* [TAREFA A REALIZAR]: Transcreva sem nenhuma alteração a passagem do texto sobre fósseis como patrimônio cultural que vai de "Fósseis são patrimônio" a "and Sites (Icomos).".

* [TEXTO DO DOCUMENTO]:
Ambiente Jurídico

Fósseis são patrimônio cultural ameaçado no Brasil

Autor

  • Marcos Paulo de Souza Miranda

    é promotor de Justiça em Minas Gerais coordenador do Centro de Apoio Operacional das Promotorias Criminais (Caocrim) e membro do International Council of Monuments and Sites (Icomos).

30 de março de 2019, 8h00

Spacca
O patrimônio cultural brasileiro é megadiverso. Conjuntos arquitetônicos coloniais e modernistas; templos religiosos adornados por peças escultóricas de rara beleza; estações ferroviárias e fábricas centenárias; acervos museológicos e arquivísticos de grande raridade; manifestações culturais que englobam formas de fazer reconhecidas como de valor para humanidade, tudo isso representa uma face importante do conjunto de bens que conferem identidade ao nosso povo.

Contudo, há bens culturais de extremo significado, mas que, por diversas razões, sua importância ainda não foi devidamente compreendida pela sociedade em geral e mesmo pelos entes integrantes da administração pública brasileira. Com efeito, ainda temos em nosso país o que denominamos de “patrimônio sem rosto”, que lamentavelmente figura em uma situação marginal e de flagrante exposição a risco de perecimento.

Nessa categoria estão os chamados bens paleontológicos ou fossilíferos, que são objeto da Paleontologia (do grego palaios = antigo; ontos = ser; logos = estudo), ciência da Terra que se ocupa do estudo de espécies antigas ou desaparecidas, mediante a análise de fósseis (do latim fossilis = extraído da terra).

Juridicamente, considera-se como fóssil qualquer resto, vestígio ou resultado da atividade de organismo que tenha mais de 11 mil anos ou, no caso de organismo extinto, sem limite de idade, preservados em sistemas naturais, tais como rochas, sedimentos, solos, cavidades, âmbar, gelo e outros, e que sejam destinados a museus, estabelecimentos de ensino e outros fins científicos[1]. Entre os vestígios paleontológicos resultantes de atividades de organismos podem ser citados sementes, frutos, ovos, ninhos, coprólitos, pegadas, pistas, marcas de alimentação e paleotocas.

Os fósseis são elementos de grande importância científica e cultural, uma vez que guardam informações sobre a evolução dos seres vivos ao longo do tempo e, na maioria das vezes, sobre o processo de formação geológica da Terra[2], contribuindo para o entendimento dos paleoambientes, da idade relativa das rochas e da evolução cronológica do planeta.

Ademais, são bens de extrema raridade, pois segundo dados da Sociedade Brasileira de Paleontologia estima-se que menos de 1% dos seres vivos que habitaram a Terra se fossilizaram (para que um organismo fossilize, são necessárias condições muito especiais) e que, destes, menos de 1% são de conhecimento dos paleontólogos[3].

* [DADOS DISPONÍVEIS]:
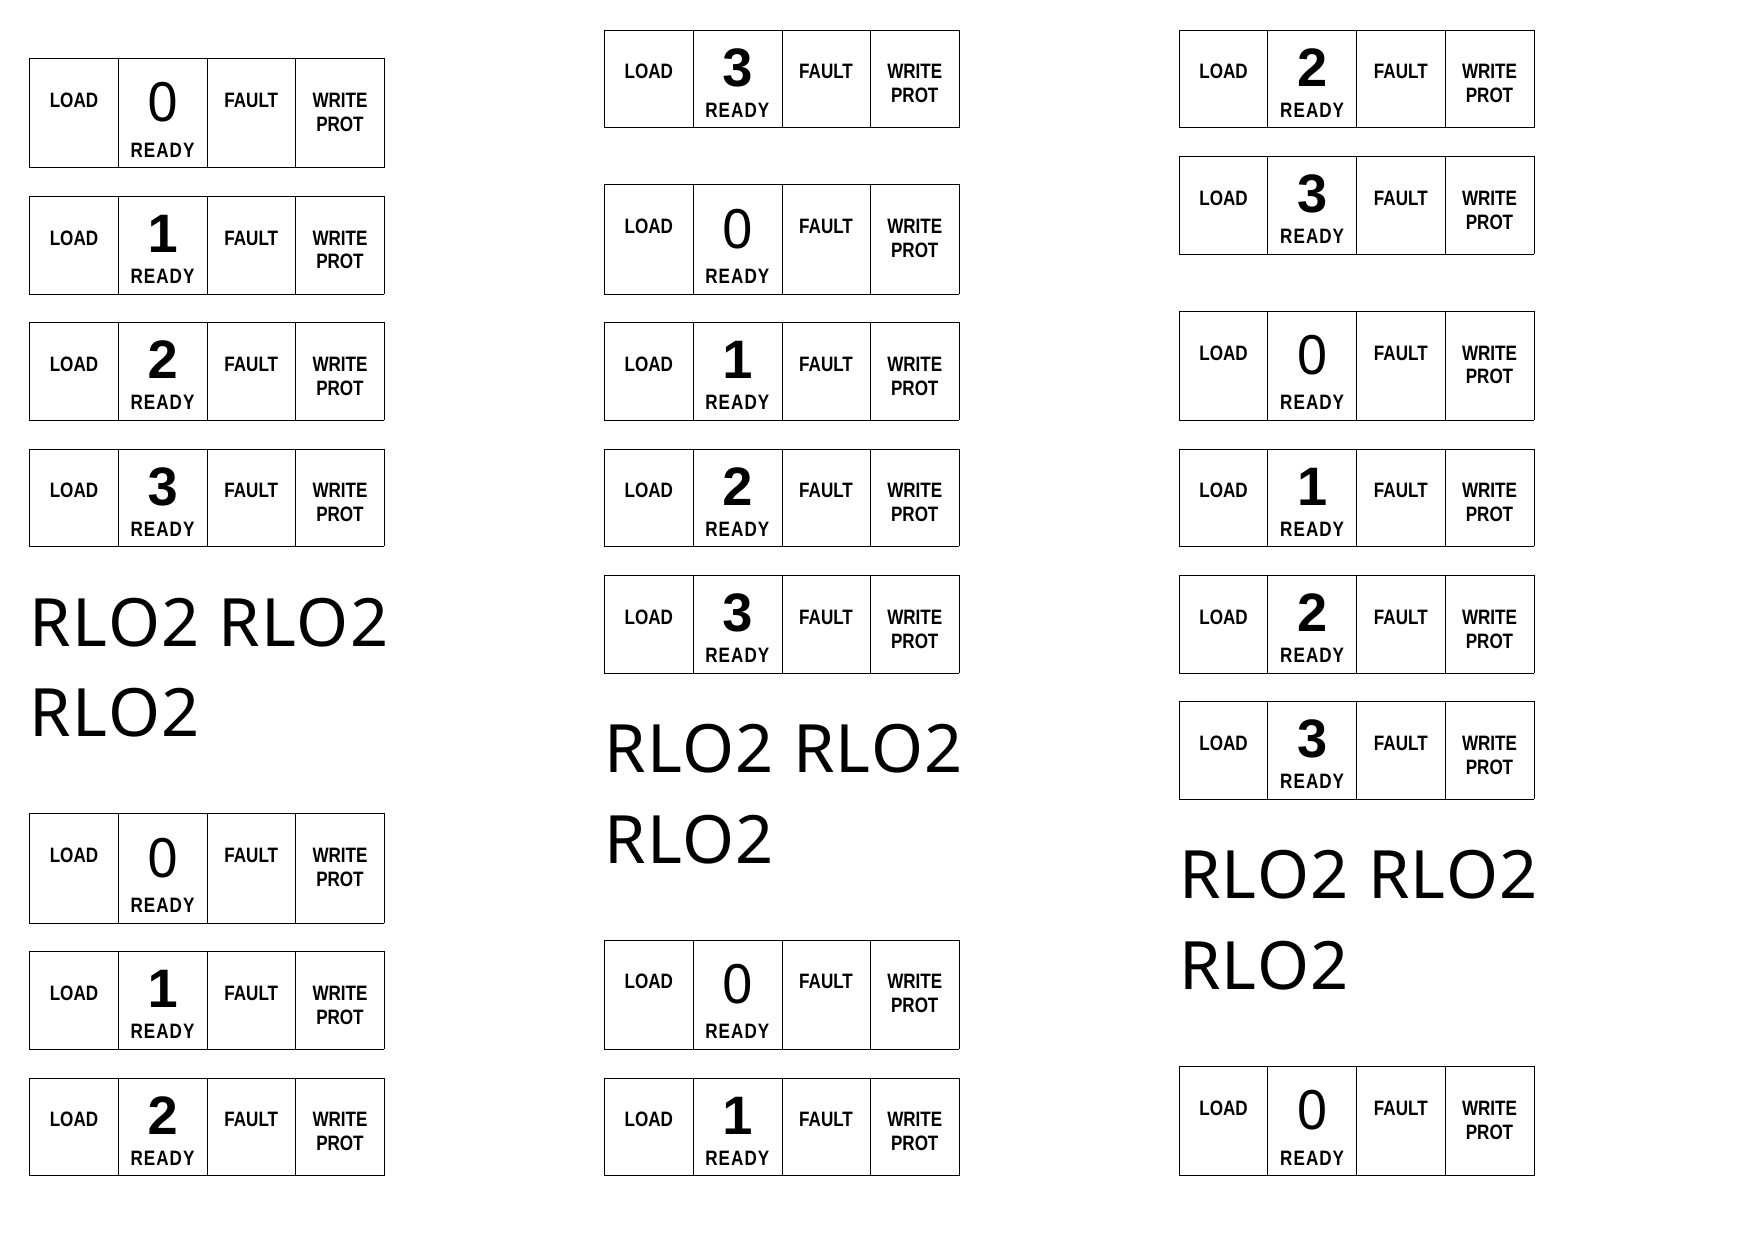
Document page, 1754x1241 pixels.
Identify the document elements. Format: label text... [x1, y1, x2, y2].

* [RESPOSTA COMPLETA]:
Fósseis são patrimônio cultural ameaçado no Brasil

Autor

  • Marcos Paulo de Souza Miranda

    é promotor de Justiça em Minas Gerais coordenador do Centro de Apoio Operacional das Promotorias Criminais (Caocrim) e membro do International Council of Monuments and Sites (Icomos).